The mind of the exceptional leader is free of ideological chains. It thinks outside the box. Its freedom lures new perspectives. It allows, for example, a Mikhail Gorbachev to look at the irrationality of the Cold War and say, Let’s end it. It would allow a new U.S. president to think beyond the clash of civilizations. …

But what a signal to the world America would send through the very act of electing this man. What a statement of the country’s greatness, its capacity for change, its return to its ideals. Can anyone imagine a Barack Obama approving torture?

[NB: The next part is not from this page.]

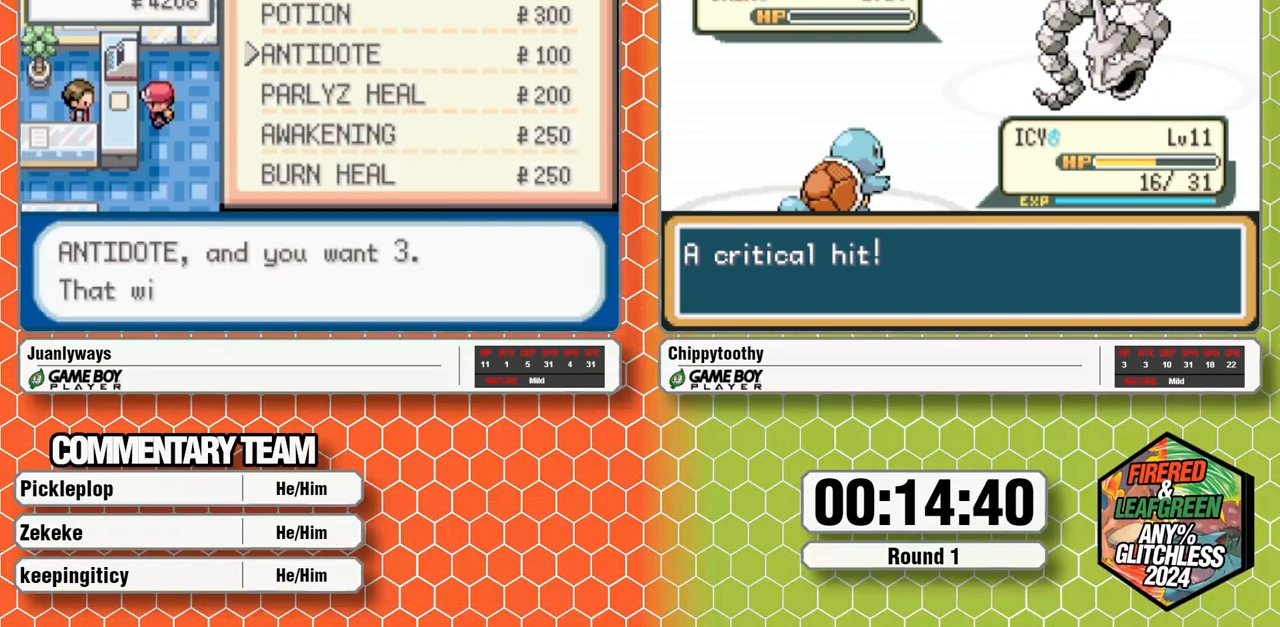
{"buttons": [], "events": [[50, "A", "down"], [133, "A", "up"], [183, "A", "down"], [450, "A", "up"]]}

Moments like these come along rarely. As in sport, politics delivers up a truly exceptional force only once every generation or two. Now is one of those moments – the best opportunity for a new Camelot era since the arrival of John F. Kennedy.

…and on July 10, 2008:

It wasn’t so long ago that Barack Obama, in Martin Luther King parlance, was talking about the “fierce urgency of now.” And here he is now, moving from inspirational idealist to a middle-of-the-road panderer. On guns, on wiretaps, on election finance, on war, meet the new Senator from Illinois. A peddler of convention. An American conformist.

Let no one say that Mr. Martin isn’t a national treasure. (Let no one say it in the comments to this post, for example.) His laments for the sepia-toned days of intelligent, civil politics long past; his pollyanna-ish pleas for intelligent, civil politics in the future; his columns complaining about the media focusing too much on political optics rather than substance, any of which could easily be followed by a column focusing entirely on political optics; his ability to fall head-over-heels in love with the likes of Obama and Dion, only to be jilted yet again by their inevitable, shameless kowtowing to the realities of unintelligent, uncivil politics… there’s just so much earnestness in every piece, so much potential for crushing disappointment. Lock him and Susan Riley in a room for 24 hours, we’re convinced, and they’d emerge with a fully-costed plan to convert Canada and its citizens to pure energy—and they’d be bloody furious if the government didn’t make it happen within a year. And how many writers, we ask you, would use the term “ritualistic cocoon” even once in their careers? Martin recently used it twice in two months! Our minds are often boggled by his arguments, but we always look forward to the next batch.

However, as our friend Edward Michael George illustrates today, there are some among us who don’t appreciate Martin. In fact, George declares himself to have been thoroughly nauseated by Martin’s original hagiography of Dion, and he gesticulates wildly at today’s about-face, in which he’s been reduced from RFK-of-the-north to a “besieged professor” begging for help from those who should rightly have bested him in Montreal nearly two years ago. George suggests Martin “fold his [original] column between two pieces of pumpernickel and see how long he can keep the lot down.”

It’s the sort of thing we might have said ourselves about a lesser columnist, but not about Martin. Tsk tsk, Mr. George.